There is little more to tell. When old John Mudford returned to Cornwall, he took his daughter and her children with him, and in her native air Mrs. Blundell soon lost her careworn looks, and her tired eyes regained their strength. Maggie became quite rosy and blooming; but it was Annie who changed the most. The following summer found her able to move about, and her poor back grew stronger as time went on, and the fresh, country air did its work.
Mrs. Metherell still keeps on her lodging-house, and Clara remains with her as servant; but she has lost her favourite lodger, for Mr.

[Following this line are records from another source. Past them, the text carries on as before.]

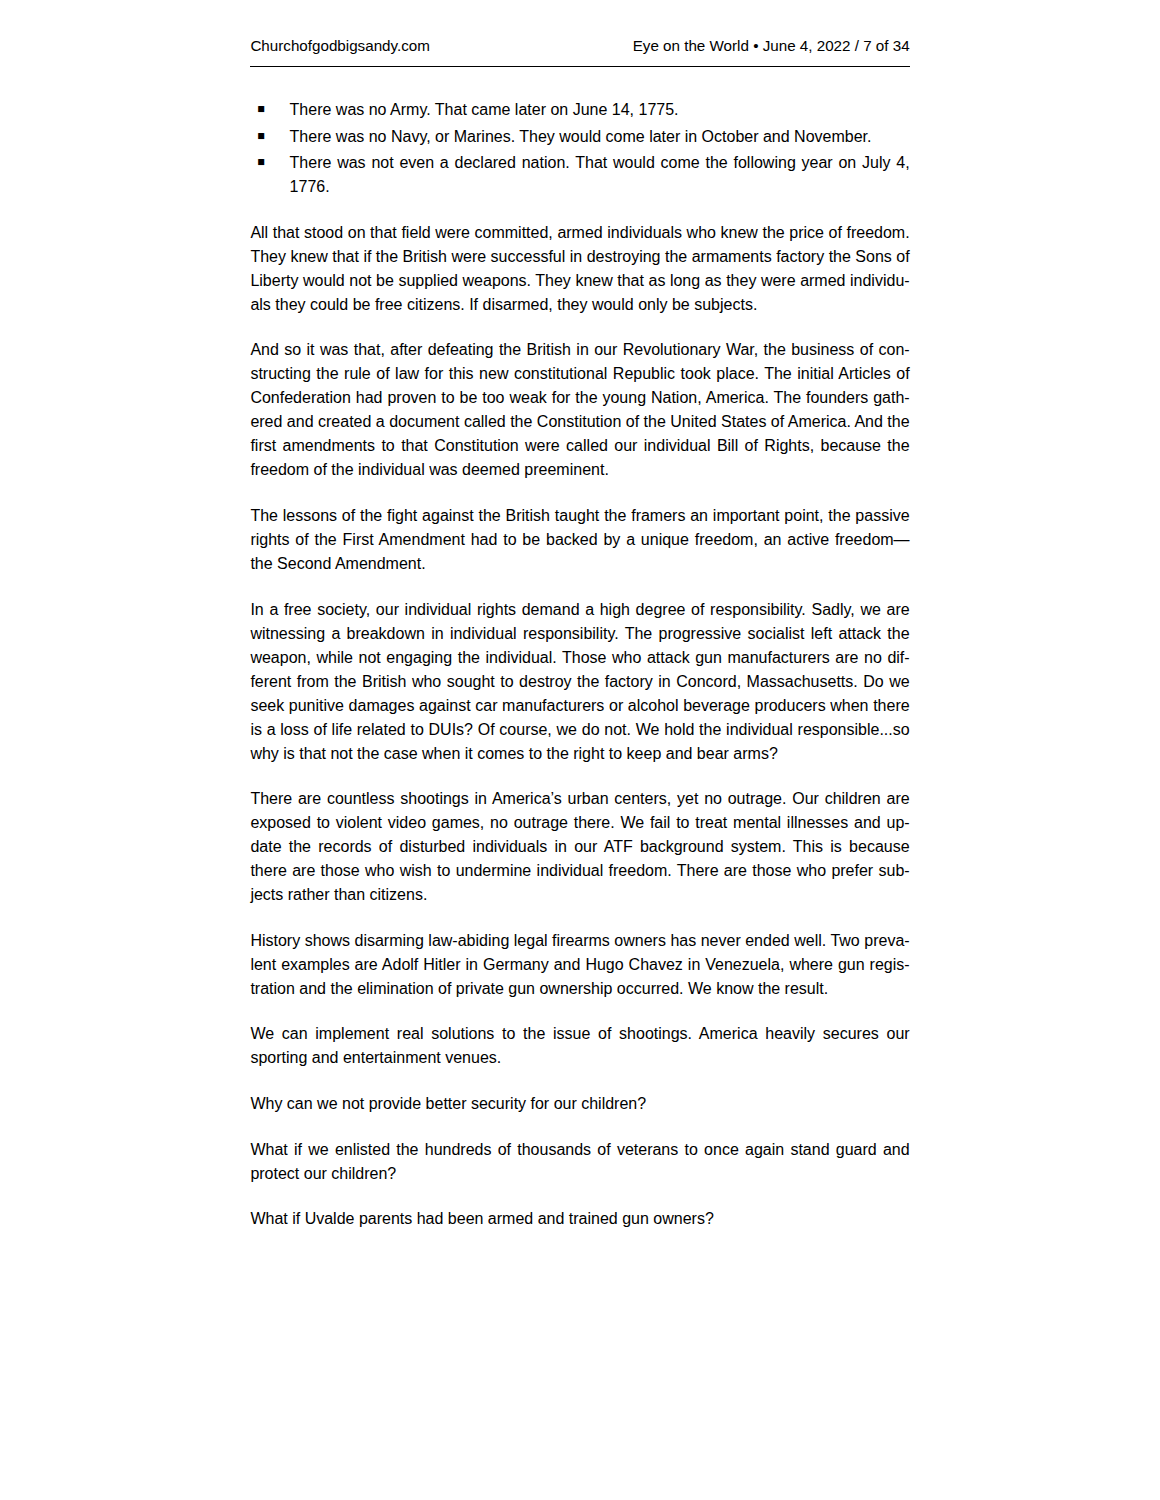Churchofgodbigsandy.com Eye on the World • June 4, 2022 / 7 of 34
There was no Army. That came later on June 14, 1775.
There was no Navy, or Marines. They would come later in October and November.
There was not even a declared nation. That would come the following year on July 4, 1776.
All that stood on that field were committed, armed individuals who knew the price of freedom. They knew that if the British were successful in destroying the armaments factory the Sons of Liberty would not be supplied weapons. They knew that as long as they were armed individuals they could be free citizens. If disarmed, they would only be subjects.
And so it was that, after defeating the British in our Revolutionary War, the business of constructing the rule of law for this new constitutional Republic took place. The initial Articles of Confederation had proven to be too weak for the young Nation, America. The founders gathered and created a document called the Constitution of the United States of America. And the first amendments to that Constitution were called our individual Bill of Rights, because the freedom of the individual was deemed preeminent.
The lessons of the fight against the British taught the framers an important point, the passive rights of the First Amendment had to be backed by a unique freedom, an active freedom—the Second Amendment.
In a free society, our individual rights demand a high degree of responsibility. Sadly, we are witnessing a breakdown in individual responsibility. The progressive socialist left attack the weapon, while not engaging the individual. Those who attack gun manufacturers are no different from the British who sought to destroy the factory in Concord, Massachusetts. Do we seek punitive damages against car manufacturers or alcohol beverage producers when there is a loss of life related to DUIs? Of course, we do not. We hold the individual responsible...so why is that not the case when it comes to the right to keep and bear arms?
There are countless shootings in America’s urban centers, yet no outrage. Our children are exposed to violent video games, no outrage there. We fail to treat mental illnesses and update the records of disturbed individuals in our ATF background system. This is because there are those who wish to undermine individual freedom. There are those who prefer subjects rather than citizens.
History shows disarming law-abiding legal firearms owners has never ended well. Two prevalent examples are Adolf Hitler in Germany and Hugo Chavez in Venezuela, where gun registration and the elimination of private gun ownership occurred. We know the result.
We can implement real solutions to the issue of shootings. America heavily secures our sporting and entertainment venues.
Why can we not provide better security for our children?
What if we enlisted the hundreds of thousands of veterans to once again stand guard and protect our children?
What if Uvalde parents had been armed and trained gun owners?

Blewett has been appointed junior house surgeon at the hospital where he was once a student, so that it is more than probable he will find his life's work in London, after all.
Meanwhile, first amongst the carefully guarded treasures of Maggie and Annie Blundell is the doll, in its gaudy amber gown, that was the humble means of bringing a shower of blessings in its train. The children declare they will never forget their last Christmas in London, which, in the midst of their poverty and many anxieties, was full of unlooked-for happiness and joy.